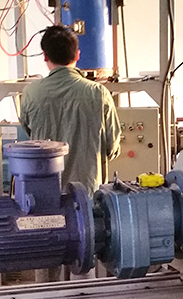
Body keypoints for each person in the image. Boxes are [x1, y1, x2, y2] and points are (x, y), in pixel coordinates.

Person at [19, 25, 121, 194]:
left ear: (45, 56)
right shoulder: (98, 93)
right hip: (87, 197)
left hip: (45, 195)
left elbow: (29, 134)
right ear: (78, 55)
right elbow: (112, 147)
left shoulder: (31, 93)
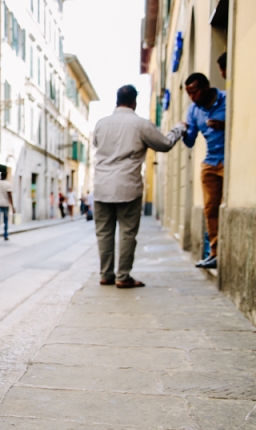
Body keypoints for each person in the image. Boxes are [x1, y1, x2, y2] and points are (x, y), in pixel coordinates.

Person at [93, 85, 185, 288]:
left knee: (104, 233)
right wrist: (179, 128)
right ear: (134, 101)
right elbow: (164, 144)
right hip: (127, 186)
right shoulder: (140, 124)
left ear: (116, 100)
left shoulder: (101, 124)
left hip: (101, 186)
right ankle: (123, 276)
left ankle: (106, 274)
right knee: (127, 232)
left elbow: (96, 144)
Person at [182, 73, 226, 269]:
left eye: (194, 91)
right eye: (189, 93)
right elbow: (190, 141)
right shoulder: (193, 110)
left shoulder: (227, 99)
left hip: (228, 160)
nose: (192, 97)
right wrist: (184, 131)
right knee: (210, 209)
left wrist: (224, 125)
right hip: (210, 163)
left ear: (206, 87)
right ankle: (214, 253)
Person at [0, 171, 14, 240]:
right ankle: (5, 235)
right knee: (6, 220)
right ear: (6, 175)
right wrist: (12, 206)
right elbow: (10, 196)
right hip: (5, 204)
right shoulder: (8, 184)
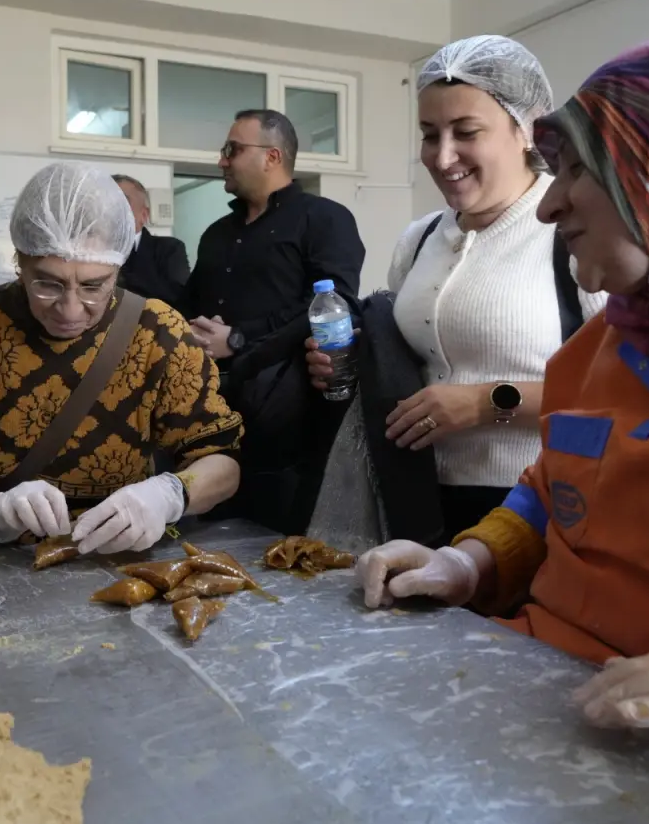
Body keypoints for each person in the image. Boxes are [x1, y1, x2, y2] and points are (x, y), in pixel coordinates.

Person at [357, 29, 649, 758]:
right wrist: (472, 562)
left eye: (579, 171)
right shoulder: (601, 346)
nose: (550, 206)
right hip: (532, 696)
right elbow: (551, 484)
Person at [307, 36, 605, 542]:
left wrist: (490, 402)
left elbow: (619, 390)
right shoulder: (420, 238)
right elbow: (410, 361)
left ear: (529, 129)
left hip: (541, 499)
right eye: (429, 134)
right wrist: (353, 366)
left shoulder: (572, 234)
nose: (443, 158)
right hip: (420, 493)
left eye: (466, 132)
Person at [0, 161, 242, 556]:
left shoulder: (158, 330)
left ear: (118, 267)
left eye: (94, 286)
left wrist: (170, 493)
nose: (71, 310)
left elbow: (221, 461)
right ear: (19, 260)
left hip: (117, 551)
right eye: (48, 283)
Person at [185, 109, 366, 533]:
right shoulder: (216, 233)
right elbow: (185, 303)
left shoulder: (324, 219)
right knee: (207, 535)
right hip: (208, 414)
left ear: (272, 156)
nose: (222, 160)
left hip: (287, 419)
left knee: (277, 538)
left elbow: (335, 302)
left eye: (233, 149)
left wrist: (241, 339)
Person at [113, 174, 190, 311]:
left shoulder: (169, 249)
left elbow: (176, 296)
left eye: (120, 201)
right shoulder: (86, 250)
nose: (110, 208)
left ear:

##############################

#### PROBLEM:
Please repeat each record exactly and keep every picture out of the copy.

#### SOLUTION FOR THIS EXERCISE:
Body keypoints for each person in the image. Boxes are [x1, y1, x2, y2] and points are (x, y), in pixel coordinates.

Person at [19, 25, 121, 194]:
left ear: (45, 56)
right shoulder: (98, 93)
right hip: (87, 197)
left hip: (45, 195)
left elbow: (29, 134)
right ear: (78, 55)
right elbow: (112, 147)
left shoulder: (31, 93)
Body keypoints for each person in the image. Boxes are [x1, y1, x2, y2] and points are (x, y), in pixel coordinates.

Person at [93, 85, 185, 288]:
left knee: (104, 233)
right wrist: (179, 128)
right ear: (134, 101)
right elbow: (164, 144)
right hip: (127, 186)
right shoulder: (140, 124)
left ear: (116, 100)
left shoulder: (101, 124)
left hip: (101, 186)
right ankle: (123, 276)
left ankle: (106, 274)
right knee: (127, 232)
left elbow: (96, 144)
Person at [182, 73, 226, 269]:
left eye: (194, 91)
right eye: (189, 93)
right elbow: (190, 141)
right shoulder: (193, 110)
left shoulder: (227, 99)
left hip: (228, 160)
nose: (192, 97)
right wrist: (184, 131)
right knee: (210, 209)
left wrist: (224, 125)
right hip: (210, 163)
left ear: (206, 87)
right ankle: (214, 253)
Person at [0, 171, 14, 240]:
right ankle: (5, 235)
right knee: (6, 220)
right ear: (6, 175)
right wrist: (12, 206)
right elbow: (10, 196)
right hip: (5, 204)
right shoulder: (8, 184)
Body keypoints for each person in the image. Boxes are [x1, y1, x2, y2] and points are (x, y), in pixel coordinates.

Person at [357, 29, 649, 758]:
right wrist: (472, 562)
left eye: (579, 171)
right shoulder: (601, 346)
nose: (550, 206)
right hip: (532, 696)
right elbow: (551, 484)
Person at [307, 36, 605, 542]:
left wrist: (490, 402)
left elbow: (619, 390)
right shoulder: (420, 238)
right elbow: (410, 361)
left ear: (529, 129)
left hip: (541, 499)
right eye: (429, 134)
right wrist: (353, 366)
left shoulder: (572, 234)
nose: (443, 158)
right hip: (420, 493)
left eye: (466, 132)
Person at [0, 161, 242, 556]:
left shoulder: (158, 330)
left ear: (118, 267)
left eye: (94, 286)
left wrist: (170, 493)
nose: (71, 310)
left elbow: (221, 461)
right ear: (19, 260)
left hip: (117, 551)
right eye: (48, 283)
Person at [185, 109, 366, 533]:
right shoulder: (216, 233)
right elbow: (185, 303)
left shoulder: (324, 219)
right knee: (207, 535)
right hip: (208, 414)
left ear: (272, 156)
nose: (222, 160)
left hip: (287, 419)
left knee: (277, 538)
left elbow: (335, 302)
left eye: (233, 149)
left wrist: (241, 339)
Person at [113, 174, 190, 311]:
left shoulder: (169, 249)
left elbow: (176, 296)
left eye: (120, 201)
right shoulder: (86, 250)
nose: (110, 208)
left ear:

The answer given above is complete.